Foreign Office contemporary archives spoke of unrest in the docks.

A defector report from the American Cousins gave a Kursky query Karsky, lawyer, first name Oleg, as graduating from a Moscow Centre training course at Kiev in 1971.

The same source, though suspect, suggested Kursky had later changed his name on the advice of his superiors. 'owing to his previous field experience'.

Routine French liaison reports, though notoriously unreliable, indicated that for a Second Secretary, Commercial, in Paris, Kirov did indeed enjoy unusual freedoms, such as shopping alone and attending Third World receptions without the customary fifteen companions.

All of which, in short - Connie had ended, far too vigorously for the fifth-floor taste - all of which confirmed the Leipzig story, and the suspicion that Kirov had an intelligence role. Then she had slapped the file on the table and passed round her photographs - the very stills, picked up as a matter of routine by French surveillance teams, that had caused the original uproar in the Riga Group headquarters in Paris. Kirov enters an Embassy car. Kirov emerges from the Moscow Narodny carrying a brief-case. Kirov pauses at the window of a saucy bookshop in order to scowl at the magazine covers.

But none, Smiley reflected - returning to the present - none showing Oleg Kirov and his erstwhile victim Otto Leipzig disporting themselves with a pair of ladies.

'So that was the case, darling,' Connie announced, when she had taken a long pull at her drink. 'We had the evidence of little Otto with plenty on his file to prove him right. We had a spot of collateral from other sources, not oodles, I grant you, but a start. Kirov was a hood, he was newly appointed, but what sort of hood was anybody's guess. And that made him interesting, didn't it darling?'

'Yes,' Smiley said distractedly. 'Yes, Connie, I remember that it did.'

'He wasn't residency mainstream, we knew that from day one.
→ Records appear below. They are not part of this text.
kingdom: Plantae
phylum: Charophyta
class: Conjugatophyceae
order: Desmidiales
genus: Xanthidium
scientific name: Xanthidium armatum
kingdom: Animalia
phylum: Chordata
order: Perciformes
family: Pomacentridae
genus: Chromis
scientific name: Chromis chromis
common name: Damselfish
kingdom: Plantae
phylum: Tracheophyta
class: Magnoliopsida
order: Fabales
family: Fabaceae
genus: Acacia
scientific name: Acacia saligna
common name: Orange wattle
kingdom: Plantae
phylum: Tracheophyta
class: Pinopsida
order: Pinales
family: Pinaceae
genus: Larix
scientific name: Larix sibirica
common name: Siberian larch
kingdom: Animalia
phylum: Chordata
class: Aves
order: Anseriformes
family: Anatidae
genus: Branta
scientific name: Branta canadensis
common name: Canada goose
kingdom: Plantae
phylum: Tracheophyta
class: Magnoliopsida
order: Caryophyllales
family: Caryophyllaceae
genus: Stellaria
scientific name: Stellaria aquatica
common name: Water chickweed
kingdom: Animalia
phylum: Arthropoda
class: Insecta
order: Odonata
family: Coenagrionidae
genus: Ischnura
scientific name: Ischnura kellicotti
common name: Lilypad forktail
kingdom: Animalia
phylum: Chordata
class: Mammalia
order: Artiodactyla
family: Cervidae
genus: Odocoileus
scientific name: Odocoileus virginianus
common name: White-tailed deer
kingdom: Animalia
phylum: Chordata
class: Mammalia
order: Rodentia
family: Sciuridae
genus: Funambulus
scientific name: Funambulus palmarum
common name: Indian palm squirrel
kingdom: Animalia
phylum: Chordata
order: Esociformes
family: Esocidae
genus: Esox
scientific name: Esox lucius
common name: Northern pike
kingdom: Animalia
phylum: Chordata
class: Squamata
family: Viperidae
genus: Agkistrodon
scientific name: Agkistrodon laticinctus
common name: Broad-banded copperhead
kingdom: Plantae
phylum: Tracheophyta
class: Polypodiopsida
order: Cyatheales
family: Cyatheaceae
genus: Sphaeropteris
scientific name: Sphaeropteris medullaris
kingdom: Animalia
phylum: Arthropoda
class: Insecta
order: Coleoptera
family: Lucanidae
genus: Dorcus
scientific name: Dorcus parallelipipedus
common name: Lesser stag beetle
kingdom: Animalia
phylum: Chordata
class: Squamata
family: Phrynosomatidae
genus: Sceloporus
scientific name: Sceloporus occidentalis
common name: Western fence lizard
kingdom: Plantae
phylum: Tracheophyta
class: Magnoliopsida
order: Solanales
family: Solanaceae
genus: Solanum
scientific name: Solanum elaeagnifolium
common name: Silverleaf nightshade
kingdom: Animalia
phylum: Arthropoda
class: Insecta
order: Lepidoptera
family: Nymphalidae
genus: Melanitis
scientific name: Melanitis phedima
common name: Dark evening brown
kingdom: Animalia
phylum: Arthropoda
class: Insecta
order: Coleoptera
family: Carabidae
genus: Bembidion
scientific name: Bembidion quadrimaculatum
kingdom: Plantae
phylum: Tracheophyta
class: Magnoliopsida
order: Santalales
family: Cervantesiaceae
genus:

He didn't ride about in residency cars, do night-shifts or twin up with identified fellow hoods, or use their cipher room or attend their weekly prayer-meetings or feed the residency cat or whatever. On the other hand, Kirov wasn't Karla's man, was he, heart? That was the rum thing.'

'Why not?' Smiley asked, without looking at her.

But Connie looked at Smiley all right. Connie made one of her long pauses in order to consider him at her leisure, while outside in the dying elms, the rooks wiself chose the sudden lull to sound a Shakespearean omen of screams. 'Because Karla already had his man in Paris, darling,' she explained patiently. 'As you are very well aware. That old stickler Pudin, the assistant military attach. You remember how Karla always loved a soldier. Still does, for all I know.' She broke off, in order once more to study his impassive face. He had put his chin in his hands. His eyes half closed, were turned towards the floor. 'Besides, Kirov was an idiot, and the one thing Karla never did like was idiots, did he? You weren't too kindly towards them either, come to think of it. Oleg Kirov was foul-mannered, stank, sweated, and stuck out like a fish in a tree wherever he went. Karla would have run a mile before hiring an oaf like that.' Again she paused. 'So would you,' she added.